◆ **Collection entries**:

□ □ □ □ □ □ □

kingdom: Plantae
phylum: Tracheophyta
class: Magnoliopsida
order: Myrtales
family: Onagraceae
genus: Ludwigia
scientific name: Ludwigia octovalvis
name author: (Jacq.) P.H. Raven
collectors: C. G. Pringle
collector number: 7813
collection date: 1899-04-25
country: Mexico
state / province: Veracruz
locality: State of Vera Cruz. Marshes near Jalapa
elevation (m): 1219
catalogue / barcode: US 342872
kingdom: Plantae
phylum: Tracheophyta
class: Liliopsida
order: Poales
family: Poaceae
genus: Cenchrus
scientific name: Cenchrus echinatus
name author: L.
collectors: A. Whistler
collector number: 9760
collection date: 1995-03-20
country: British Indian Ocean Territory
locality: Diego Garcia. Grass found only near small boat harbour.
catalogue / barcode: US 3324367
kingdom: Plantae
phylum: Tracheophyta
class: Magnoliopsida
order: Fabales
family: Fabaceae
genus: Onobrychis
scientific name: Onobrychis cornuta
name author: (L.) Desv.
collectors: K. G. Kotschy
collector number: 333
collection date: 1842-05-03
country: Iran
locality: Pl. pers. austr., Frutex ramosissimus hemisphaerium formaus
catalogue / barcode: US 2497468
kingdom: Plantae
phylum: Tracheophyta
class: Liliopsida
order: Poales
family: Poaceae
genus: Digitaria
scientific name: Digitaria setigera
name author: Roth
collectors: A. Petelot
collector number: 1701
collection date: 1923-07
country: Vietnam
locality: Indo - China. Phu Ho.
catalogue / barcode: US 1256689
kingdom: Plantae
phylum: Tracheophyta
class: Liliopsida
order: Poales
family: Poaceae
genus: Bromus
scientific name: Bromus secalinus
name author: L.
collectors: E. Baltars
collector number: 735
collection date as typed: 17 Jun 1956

□ □ □ □ □ □ □

◆ **TASK OBJECTIVE**:
Arrange the lines above as a Markdown table with the columns "No." and "Line", numbering each row and skipping any blank lines.

◆ **TASK SOLUTION**:
| No. | Line |
|---|---|
| 1 | kingdom: Plantae |
| 2 | phylum: Tracheophyta |
| 3 | class: Magnoliopsida |
| 4 | order: Myrtales |
| 5 | family: Onagraceae |
| 6 | genus: Ludwigia |
| 7 | scientific name: Ludwigia octovalvis |
| 8 | name author: (Jacq.) P.H. Raven |
| 9 | collectors: C. G. Pringle |
| 10 | collector number: 7813 |
| 11 | collection date: 1899-04-25 |
| 12 | country: Mexico |
| 13 | state / province: Veracruz |
| 14 | locality: State of Vera Cruz. Marshes near Jalapa |
| 15 | elevation (m): 1219 |
| 16 | catalogue / barcode: US 342872 |
| 17 | kingdom: Plantae |
| 18 | phylum: Tracheophyta |
| 19 | class: Liliopsida |
| 20 | order: Poales |
| 21 | family: Poaceae |
| 22 | genus: Cenchrus |
| 23 | scientific name: Cenchrus echinatus |
| 24 | name author: L. |
| 25 | collectors: A. Whistler |
| 26 | collector number: 9760 |
| 27 | collection date: 1995-03-20 |
| 28 | country: British Indian Ocean Territory |
| 29 | locality: Diego Garcia. Grass found only near small boat harbour. |
| 30 | catalogue / barcode: US 3324367 |
| 31 | kingdom: Plantae |
| 32 | phylum: Tracheophyta |
| 33 | class: Magnoliopsida |
| 34 | order: Fabales |
| 35 | family: Fabaceae |
| 36 | genus: Onobrychis |
| 37 | scientific name: Onobrychis cornuta |
| 38 | name author: (L.) Desv. |
| 39 | collectors: K. G. Kotschy |
| 40 | collector number: 333 |
| 41 | collection date: 1842-05-03 |
| 42 | country: Iran |
| 43 | locality: Pl. pers. austr., Frutex ramosissimus hemisphaerium formaus |
| 44 | catalogue / barcode: US 2497468 |
| 45 | kingdom: Plantae |
| 46 | phylum: Tracheophyta |
| 47 | class: Liliopsida |
| 48 | order: Poales |
| 49 | family: Poaceae |
| 50 | genus: Digitaria |
| 51 | scientific name: Digitaria setigera |
| 52 | name author: Roth |
| 53 | collectors: A. Petelot |
| 54 | collector number: 1701 |
| 55 | collection date: 1923-07 |
| 56 | country: Vietnam |
| 57 | locality: Indo - China. Phu Ho. |
| 58 | catalogue / barcode: US 1256689 |
| 59 | kingdom: Plantae |
| 60 | phylum: Tracheophyta |
| 61 | class: Liliopsida |
| 62 | order: Poales |
| 63 | family: Poaceae |
| 64 | genus: Bromus |
| 65 | scientific name: Bromus secalinus |
| 66 | name author: L. |
| 67 | collectors: E. Baltars |
| 68 | collector number: 735 |
| 69 | collection date as typed: 17 Jun 1956 |